Articles | Volume 29, issue 1
01 Apr 2010
 | 01 Apr 2010

Micropalaeontology reveals the source of building materials for a defensive earthwork (English Civil War?) at Wallingford Castle, Oxfordshire

Ian P. Wilkinson, Alison Tasker, Anthony Gouldwell, Mark Williams, Matt Edgeworth, Jan Zalasiewicz, and Neil Christie

Keywords: Wallingford, Cretaceous, provenance, foraminifera, ostracods

Abstract. Microfossils recovered from sediment used to construct a putative English Civil War defensive bastion at Wallingford Castle, south Oxfordshire, provide a biostratigraphical age of Cretaceous (earliest Cenomanian) basal M. mantelli Biozone.
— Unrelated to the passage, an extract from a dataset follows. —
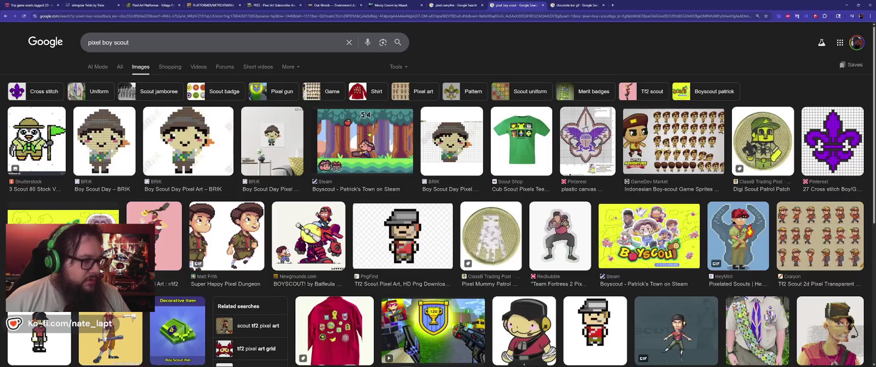
{"action": "key", "text": "alt+Tab"}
The rock used in the buttress – which may have housed a gun emplacement – can thus be tracked to the Glauconitic Marl Member, base of the West Melbury Marly Chalk Formation. A supply of this rock is available on the castle site or to the east of the River Thames near Crowmarsh Gifford. Microfossils provide a unique means to provenance construction materials used at the Wallingford site. While serendipity may have been the chief cause for use of the Glauconitic Marl, when compacted, it forms a strong, almost ‘road base’-like foundation that was clearly of use for constructing defensive works. Indeed, use of the Glauconitic Marl was widespread in the area for agricultural purposes and its properties may have been well-known locally.